1898 wurde die Strecke zwischen Hütteldorf und Heiligenstadt feierlich eröffnet. Kurioserweise war die Vorortelinie die erste fertiggestellte Linie der Stadtbahn, obwohl diese erst als letztes mit eingeplant worden ist.

Jahrelang war die Strecke für den Güterverkehr weitaus bedeutender als für den Personentransport, da beispielsweise das Wilhelminenspital durch einen direkten Gleisanschluss stets mit Kohle versorgt werden konnte. Aber auch wichtige Unternehmen wie die bekannte Kaffeerösterei Julius Meinl, die Maschinenfabrik „Warchalowski Werke“ oder auch der weltweit bekannte Schnittenhersteller „Manner“ ein direktes Anbindungsgleis hatten.

Haben Sie bei der Gelegenheit schon einmal von den „Bäderzügen“ gehört?
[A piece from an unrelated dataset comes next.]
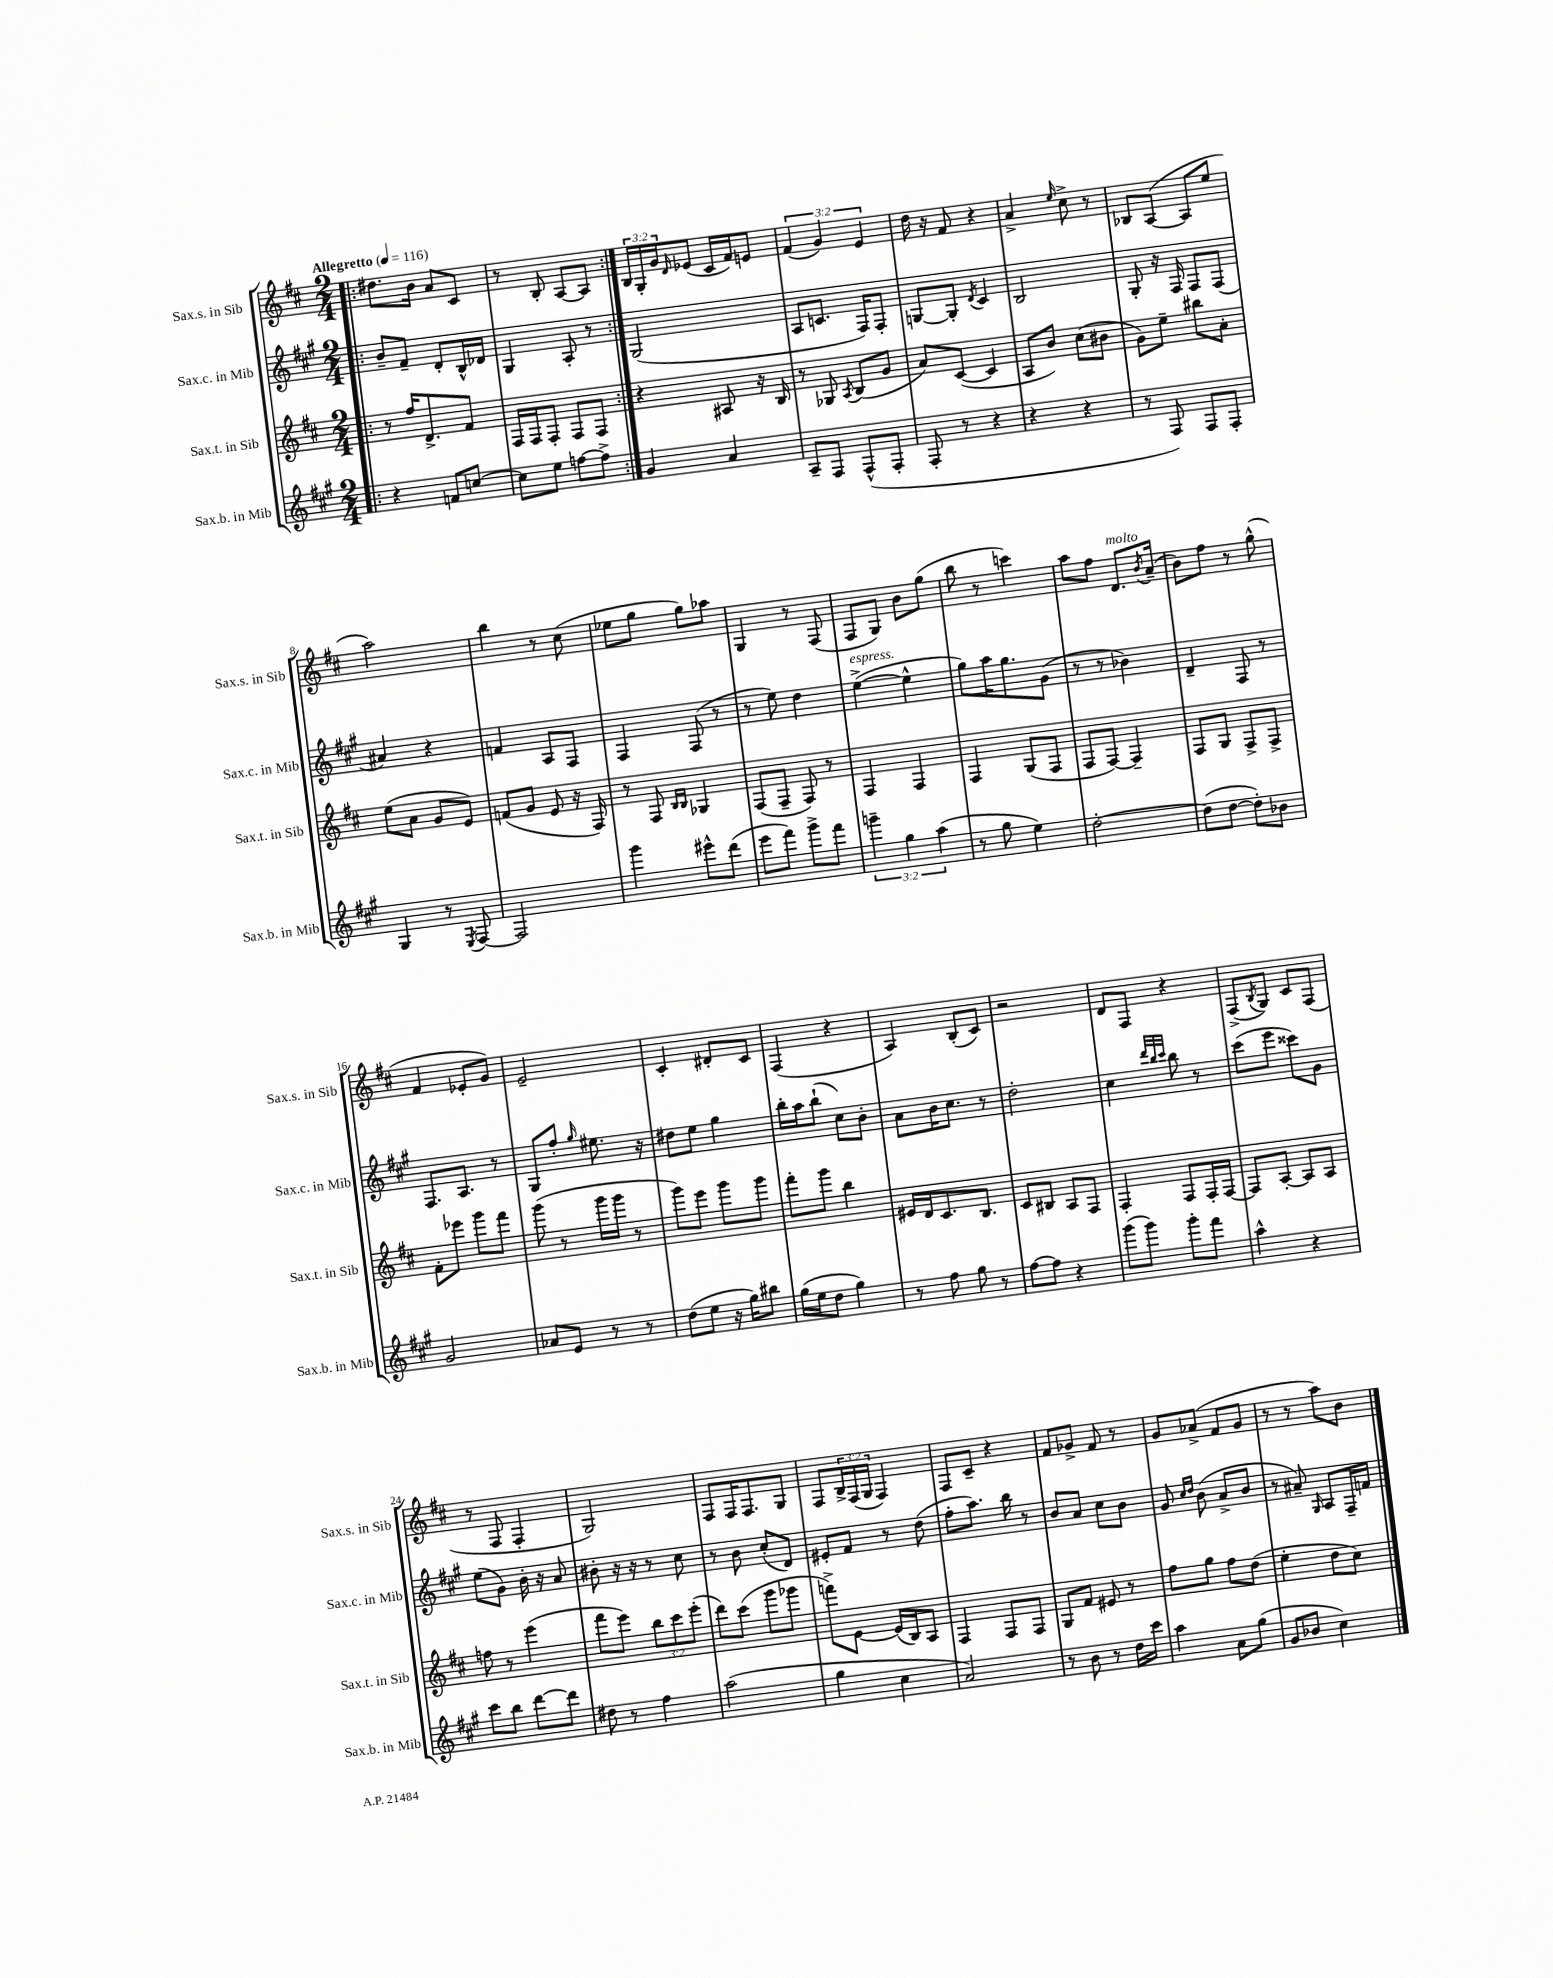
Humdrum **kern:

Bis zum 11.07.1932 war die Vorortelinie auch für die Bevölkerung zugänglich, danach wurde der Personenverkehr eingestellt und die Gleise wurden nunmehr für den Güterverkehr genutzt. Wobei dies nicht ganz stimmt, da sporadisch die sogenannten „Bäderzüge“ die Wiener und Wienerinnen zwischen Juni und September zum Praterspitz an der Donauuferbahn brachten, aber selbstverständlich auch zu den neu eröffneten Freibädern wie beispielsweise das Kongressbad oder auch das Hohe Warte Bad.

Den zweiten Weltkrieg haben die Stationen sowie das Gleisnetz fast unbeschadet überstanden. Nach ein paar Ausbesserungsarbeiten an den Stationen feierten Anfang der 1950er Jahre die „Bäderzüge“ wieder ihr Revival und brachten die Wiener an die Stadtgrenzen. Nur einige Jahre später wurden auch diese Züge eingestellt, und die Bahnhöfe fielen in den Dornröschenschlaf, da aufgrund finanzieller Einsparung kein Interesse bestand, die Linie für den Personenverkehr zu elektrifizieren.

Bis in die 1980er Jahre verfielen die Bahnhöfe enorm, ehe 1984 die Revitalisierung der Bahn beschlossen wurde.

Am 31.05.1987 war es letztendlich soweit, und die neue „S45“ wurde feierlich (wieder) eröffnet. Die historischen Stationen, welche von dem bedeutenden Architekten Otto Wagner geplant worden sind, wurden sachte restauriert, um die Pracht dieser Stationen bis hin zur Gegenwart zu erhalten. Dies ist sehr gut gelungen!

Einzig die Stationen „Breitensee“, welche einem Brand zu Opfer fiel und nur mehr die Ruinenreste übrig geblieben sind sowie die in den 1950er Jahre abgerissene Station „Ober Döbling“ wurden nach Vorbild Otto Wagner neu gebaut.

Die Station „Krottenbachstraße“, welche im einstigen Netz nicht vorhanden war, wurde neu gebaut.

Heute erinnern die prunkvollen Stationsgebäude noch an den Aufschwung der Industrialisierung und den Anfängen der -flächengreifenden Eisenbahnstrecken.